• [Okuma metni]
Ebu Süfyan Bin Hâris (r.a)
Ebu Süfyan Bin Hâris – Peygamberimizin süt kardeşi.
Ebu Süfyan bin Hâris, Peygamberimiz davete başlamadan önce, Peygamberimizi pek çok severdi. Resulullah efendimiz davete başlayınca, önce çok düşman olmuştu. Peygamberimizi ve Müslümanları hicveden şiirler söyledi. Bunun üzerine Peygamber efendimiz, görüldüğü yerde öldürülmesini emrettiler.
Nasıl izin verebilirim?
Ebu Süfyan, Kureyş müşriklerinin, Peygamberimizle yaptıkları çarpışmaların hiçbirinden geri kalmadı. Müslümanlar, Şair Hassan bin Sabit’e, “Sen de onu hiciv ve tahkir et” demişlerdi. Hassan bin Sabit de demişti ki:
– Resulullah efendimiz izin vermedikçe, yapamam!
Peygamberimiz, kendilerinden izin istendiğinde buyurmuştu ki:
– Ben, “Babamın kardeşi olan amcamın oğlunu hiciv ve tahkir et” diye, sana nasıl izin verebilirim?

• [Sağlanan liste]
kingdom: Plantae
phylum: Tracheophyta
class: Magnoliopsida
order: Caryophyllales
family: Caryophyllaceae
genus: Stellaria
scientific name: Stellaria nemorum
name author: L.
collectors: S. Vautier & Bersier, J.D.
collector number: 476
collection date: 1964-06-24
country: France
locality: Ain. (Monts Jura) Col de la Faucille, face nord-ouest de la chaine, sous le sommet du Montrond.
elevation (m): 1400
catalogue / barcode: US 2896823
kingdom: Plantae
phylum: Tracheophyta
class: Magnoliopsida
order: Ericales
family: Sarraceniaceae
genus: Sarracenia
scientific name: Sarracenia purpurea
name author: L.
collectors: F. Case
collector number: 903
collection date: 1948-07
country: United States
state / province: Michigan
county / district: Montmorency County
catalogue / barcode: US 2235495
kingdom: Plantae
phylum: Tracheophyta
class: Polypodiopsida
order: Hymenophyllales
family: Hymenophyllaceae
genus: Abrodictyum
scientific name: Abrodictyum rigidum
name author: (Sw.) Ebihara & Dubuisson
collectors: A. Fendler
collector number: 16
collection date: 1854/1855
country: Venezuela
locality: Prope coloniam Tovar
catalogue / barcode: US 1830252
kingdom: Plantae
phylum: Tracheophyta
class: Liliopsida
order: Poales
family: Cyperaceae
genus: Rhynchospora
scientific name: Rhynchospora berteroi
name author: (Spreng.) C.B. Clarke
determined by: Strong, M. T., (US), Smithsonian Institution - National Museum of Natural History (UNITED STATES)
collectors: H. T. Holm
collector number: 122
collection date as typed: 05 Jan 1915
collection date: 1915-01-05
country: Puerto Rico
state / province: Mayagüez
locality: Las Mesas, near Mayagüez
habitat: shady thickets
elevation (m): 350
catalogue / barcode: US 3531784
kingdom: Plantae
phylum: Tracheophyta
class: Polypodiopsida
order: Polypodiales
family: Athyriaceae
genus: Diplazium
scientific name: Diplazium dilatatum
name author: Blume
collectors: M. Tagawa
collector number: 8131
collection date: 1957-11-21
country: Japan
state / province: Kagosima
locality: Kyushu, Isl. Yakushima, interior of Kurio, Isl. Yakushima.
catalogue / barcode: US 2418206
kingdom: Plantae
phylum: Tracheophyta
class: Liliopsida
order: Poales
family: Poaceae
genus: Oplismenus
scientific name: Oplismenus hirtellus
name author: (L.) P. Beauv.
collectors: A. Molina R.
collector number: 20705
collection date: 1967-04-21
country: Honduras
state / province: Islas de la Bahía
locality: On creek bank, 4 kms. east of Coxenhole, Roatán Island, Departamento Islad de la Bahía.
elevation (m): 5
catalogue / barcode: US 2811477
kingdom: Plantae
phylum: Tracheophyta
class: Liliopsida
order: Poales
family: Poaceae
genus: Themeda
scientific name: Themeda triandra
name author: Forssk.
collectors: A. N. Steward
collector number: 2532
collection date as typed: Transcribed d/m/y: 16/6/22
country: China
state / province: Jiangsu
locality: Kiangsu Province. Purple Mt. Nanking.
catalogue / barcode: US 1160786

• [Yazılı soru]
Okuma metnine göre Hassan bin Sabit, Ebu Süfyan'ı hicvetmek için hangi şartı öne sürmüştü? Lütfen tek cümleyle cevaplayın. Bu liste başka bir kaynaktan alınmıştır.

• [Tamamlanmış cevap]
Resulullah efendimiz izin vermedikçe bunu yapamayacağını söylemişti.